Aloren's answer was to cast, a word-magic spell of painful complexity. Aspen tried to follow the intent, but his Elachar wasn't nearly equal to the task, and he was guessing at particularly esoteric divination when Gentian flickered into light.
A rainbow palette painted a fragile shimmer of green and blue, with a wash of gold flecked with red all around her. The spell stained the living magic of her body, but it was fading as they watched, the colours wavering up into nothingness.
"Her strength is not being taken," Aloren said. "It's evaporating. Mist in the sunlight."
"Do you know a way to stop this, Highness?" the Diamond asked, and Aspen wished he would stop sounding so remote, so disconnected from what was happening. So oddly...not there.
"I have read of a case of possession," Aloren replied calmly. "A revenant.

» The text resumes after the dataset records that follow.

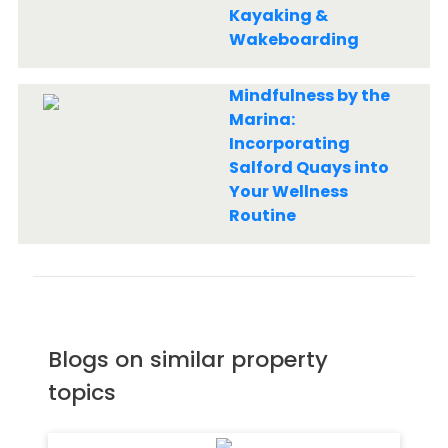
Kayaking &
Wakeboarding
Mindfulness by the
Marina:
Incorporating
Salford Quays into
Your Wellness
Routine
Blogs on similar property
topics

The creature was successfully cast out, but some hours later the victim fell to exhaustion in just such a way as this. The envelope of living magic had been torn. The account states that their attempts to stop the outflow were 'like sewing shut a rain-cloud'."

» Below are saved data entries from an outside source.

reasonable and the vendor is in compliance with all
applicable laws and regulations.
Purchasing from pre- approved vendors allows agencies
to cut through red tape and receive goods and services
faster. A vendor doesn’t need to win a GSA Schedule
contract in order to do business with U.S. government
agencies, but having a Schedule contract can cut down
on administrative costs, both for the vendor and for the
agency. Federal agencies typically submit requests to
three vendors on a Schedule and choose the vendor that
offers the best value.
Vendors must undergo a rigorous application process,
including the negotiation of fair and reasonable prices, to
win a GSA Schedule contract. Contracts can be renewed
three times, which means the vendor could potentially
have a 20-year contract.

"But it fixed itself last time." Aspen was swinging wildly between dismay and outrage. Selvar was possessing Gentian for an instant each morning? The implications were impossible to face, and he wanted to shout, only calming when Aloren's burnished gaze switched to him. "It woke her again and she was back to normal," he said. "Can't we keep her alive 'til dawn?"

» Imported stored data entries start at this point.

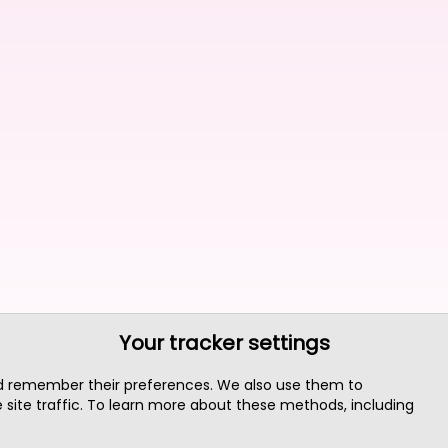
Your tracker settings
nd remember their preferences. We also use them to
site traffic. To learn more about these methods, including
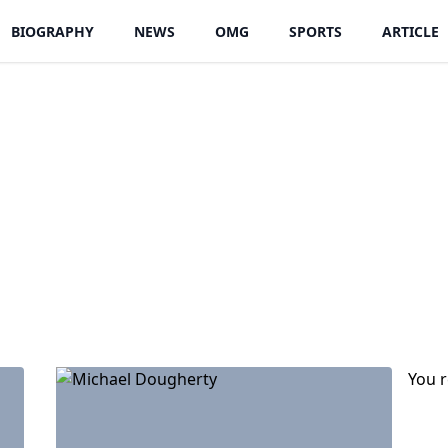
BIOGRAPHY
NEWS
OMG
SPORTS
ARTICLE
You 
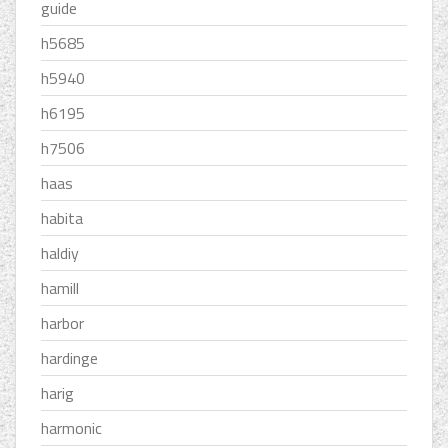
guide
h5685
h5940
h6195
h7506
haas
habita
haldiy
hamill
harbor
hardinge
harig
harmonic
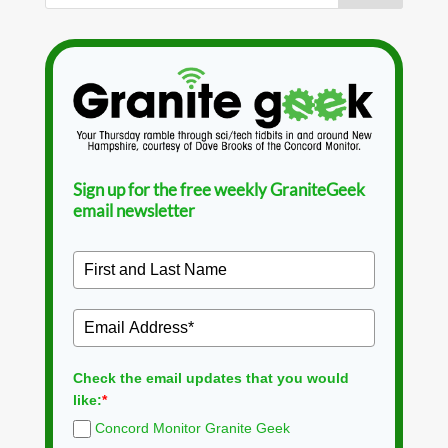
Sign up for the free weekly GraniteGeek
email newsletter
Check the email updates that you would
like:
*
Concord Monitor Granite Geek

"Very likely. What happens when she wakes is another question."
The Diamond turned away from the flicker of colour above
Gentian. "The shock?"
"The reaction you have described must surely place a severe strain on her heart. In this state, I would not expect her to survive that. Nor would I recommend trying to build up her strength against it. That might further strain whatever is torn, possibly speeding her decline. Of course, since we are relying on this Other to repair her, perhaps it is capable of withholding the effect." Aloren's voice was quite impersonal, but she watched the Diamond's reaction with interest.
Which was not to react at all. Aspen was painfully aware of the waiting silence, and wondered if it was possible he hadn't heard. But then, "We will make our own attempts. Since we have the precedent of an earlier case, we will at least be able to eliminate what has failed already. If you will assist me?"
"Of course," Aurak Bes said, with just the faintest hint of affront. Aloren produced that slow smile, but inclined her head. They would do it.
The Diamond barely reacted, giving no sign of being relieved or grateful. "Choraide, we will need food," he said, after another of those uncharacteristic pauses, and began another divination.
Feeling a fraction dizzy, Aspen nodded and hurried out of the room. Arcane casting was energy-intensive enough. Repeatedly transferring living magic would leave them starving hollow.
One day's lesson did not make a cook. But a 'prenticeship devoted to avoiding Elachar definitely ruled out Aspen making any other contribution. He was not going to let that bother him. Instead, he gathered simple things, nuts and juice and cheeses, and kept half his attention on the flow of magic above. Aloren's spell cut out abruptly, and after a long pause an intense wash suggested a major shield, which vanished while Aspen was making his way upstairs.
They cast another shield as he arrived. Not trying to keep something out, but to hold a life in. Putting a bandage on a cloud. Biting his lip, Aspen poured drinks and passed them around, and held his breath as Aurak Bes brought a hint of pink back to Gentian's cheeks with another anaur.